**Problem to work on:** Where the line containing "34: (363, 348)" appears, begin retyping; continue exactly through the final line of the data. Omit every picture.

**Listed records:**
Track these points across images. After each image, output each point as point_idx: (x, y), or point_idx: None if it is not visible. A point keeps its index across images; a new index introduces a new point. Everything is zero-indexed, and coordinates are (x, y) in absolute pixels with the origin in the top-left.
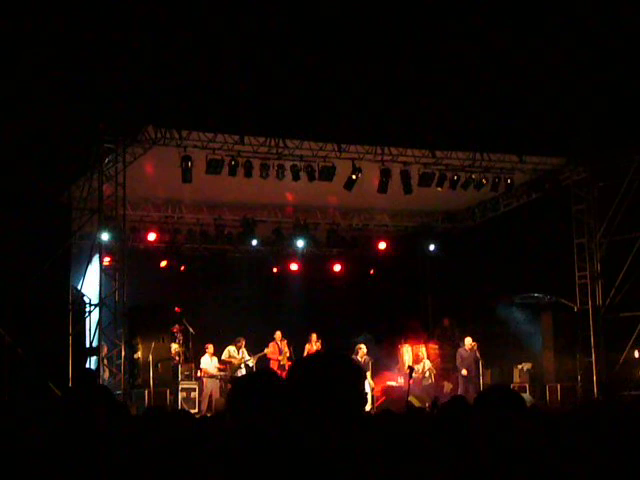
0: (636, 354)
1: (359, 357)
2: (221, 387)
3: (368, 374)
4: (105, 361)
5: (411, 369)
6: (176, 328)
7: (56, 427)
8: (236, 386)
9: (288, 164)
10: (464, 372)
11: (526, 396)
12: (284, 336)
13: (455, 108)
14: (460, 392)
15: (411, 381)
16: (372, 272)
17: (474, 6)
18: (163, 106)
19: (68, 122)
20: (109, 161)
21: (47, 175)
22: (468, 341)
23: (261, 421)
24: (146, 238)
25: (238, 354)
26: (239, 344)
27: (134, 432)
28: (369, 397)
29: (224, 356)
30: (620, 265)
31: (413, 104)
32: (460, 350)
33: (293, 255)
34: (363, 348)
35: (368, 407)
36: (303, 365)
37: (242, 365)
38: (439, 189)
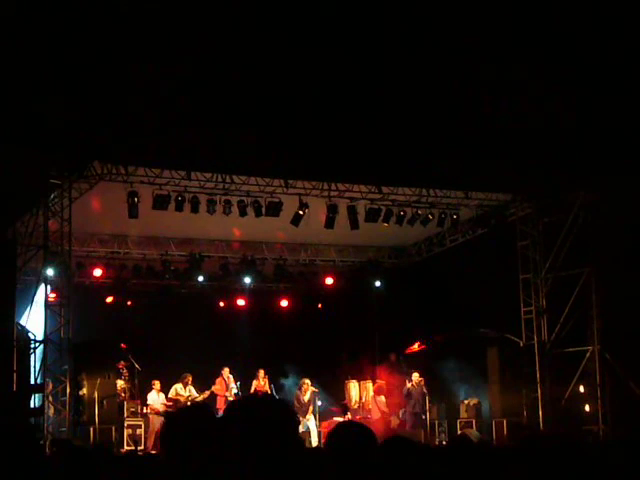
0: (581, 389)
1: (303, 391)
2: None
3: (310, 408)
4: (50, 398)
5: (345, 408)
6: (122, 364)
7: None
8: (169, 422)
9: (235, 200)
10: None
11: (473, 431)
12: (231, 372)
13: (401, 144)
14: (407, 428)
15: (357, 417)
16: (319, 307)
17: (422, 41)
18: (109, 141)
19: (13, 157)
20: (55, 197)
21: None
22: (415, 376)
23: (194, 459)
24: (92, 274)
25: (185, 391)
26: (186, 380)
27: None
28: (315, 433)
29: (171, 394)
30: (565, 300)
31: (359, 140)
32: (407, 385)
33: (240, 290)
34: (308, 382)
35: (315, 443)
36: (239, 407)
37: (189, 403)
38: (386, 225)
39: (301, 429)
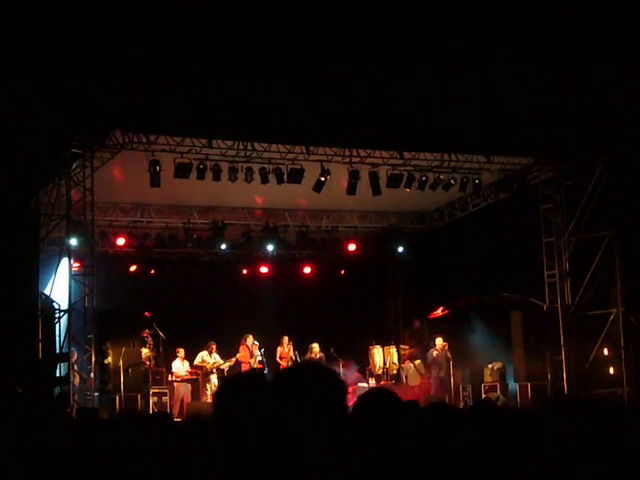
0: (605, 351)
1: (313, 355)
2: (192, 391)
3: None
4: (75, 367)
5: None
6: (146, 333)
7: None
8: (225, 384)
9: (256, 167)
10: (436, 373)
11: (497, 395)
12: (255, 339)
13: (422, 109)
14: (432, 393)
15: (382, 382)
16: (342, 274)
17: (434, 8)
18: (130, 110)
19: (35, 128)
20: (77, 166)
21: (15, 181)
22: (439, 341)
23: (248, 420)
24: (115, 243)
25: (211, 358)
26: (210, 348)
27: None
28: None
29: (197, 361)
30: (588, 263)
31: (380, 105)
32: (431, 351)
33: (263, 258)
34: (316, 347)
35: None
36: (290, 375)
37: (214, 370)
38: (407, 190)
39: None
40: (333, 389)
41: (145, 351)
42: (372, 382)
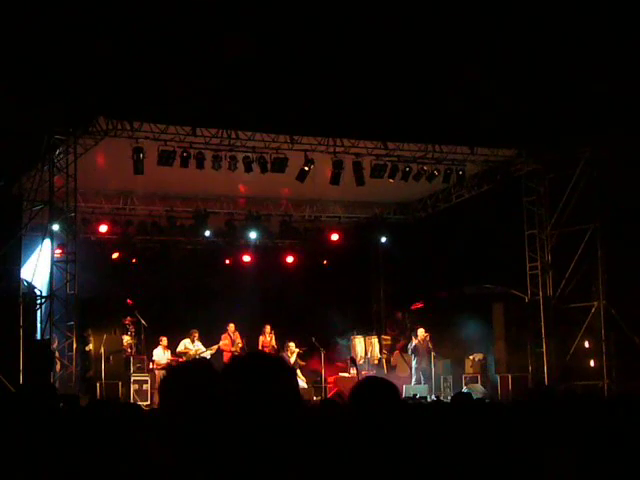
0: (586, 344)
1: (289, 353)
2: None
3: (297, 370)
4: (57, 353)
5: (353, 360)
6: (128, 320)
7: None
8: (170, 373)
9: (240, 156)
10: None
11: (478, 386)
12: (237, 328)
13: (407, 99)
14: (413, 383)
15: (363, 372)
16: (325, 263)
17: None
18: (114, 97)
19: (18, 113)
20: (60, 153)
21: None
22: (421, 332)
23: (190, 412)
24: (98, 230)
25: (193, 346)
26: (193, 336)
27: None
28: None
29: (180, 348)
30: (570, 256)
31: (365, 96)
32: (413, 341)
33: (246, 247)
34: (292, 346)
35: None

**Task output:**
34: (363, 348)
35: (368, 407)
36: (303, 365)
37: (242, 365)
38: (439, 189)
0: (581, 389)
1: (303, 391)
2: None
3: (310, 408)
4: (50, 398)
5: (345, 408)
6: (122, 364)
7: None
8: (169, 422)
9: (235, 200)
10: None
11: (473, 431)
12: (231, 372)
13: (401, 144)
14: (407, 428)
15: (357, 417)
16: (319, 307)
17: (422, 41)
18: (109, 141)
19: (13, 157)
20: (55, 197)
21: None
22: (415, 376)
23: (194, 459)
24: (92, 274)
25: (185, 391)
26: (186, 380)
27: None
28: (315, 433)
29: (171, 394)
30: (565, 300)
31: (359, 140)
32: (407, 385)
33: (240, 290)
34: (308, 382)
35: (315, 443)
36: (239, 407)
37: (189, 403)
38: (386, 225)
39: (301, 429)
0: (605, 351)
1: (313, 355)
2: (192, 391)
3: None
4: (75, 367)
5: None
6: (146, 333)
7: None
8: (225, 384)
9: (256, 167)
10: (436, 373)
11: (497, 395)
12: (255, 339)
13: (422, 109)
14: (432, 393)
15: (382, 382)
16: (342, 274)
17: (434, 8)
18: (130, 110)
19: (35, 128)
20: (77, 166)
21: (15, 181)
22: (439, 341)
23: (248, 420)
24: (115, 243)
25: (211, 358)
26: (210, 348)
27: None
28: None
29: (197, 361)
30: (588, 263)
31: (380, 105)
32: (431, 351)
33: (263, 258)
34: (316, 347)
35: None
36: (290, 375)
37: (214, 370)
38: (407, 190)
39: None
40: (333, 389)
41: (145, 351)
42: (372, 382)
0: (586, 344)
1: (289, 353)
2: None
3: (297, 370)
4: (57, 353)
5: (353, 360)
6: (128, 320)
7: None
8: (170, 373)
9: (240, 156)
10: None
11: (478, 386)
12: (237, 328)
13: (407, 99)
14: (413, 383)
15: (363, 372)
16: (325, 263)
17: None
18: (114, 97)
19: (18, 113)
20: (60, 153)
21: None
22: (421, 332)
23: (190, 412)
24: (98, 230)
25: (193, 346)
26: (193, 336)
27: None
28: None
29: (180, 348)
30: (570, 256)
31: (365, 96)
32: (413, 341)
33: (246, 247)
34: (292, 346)
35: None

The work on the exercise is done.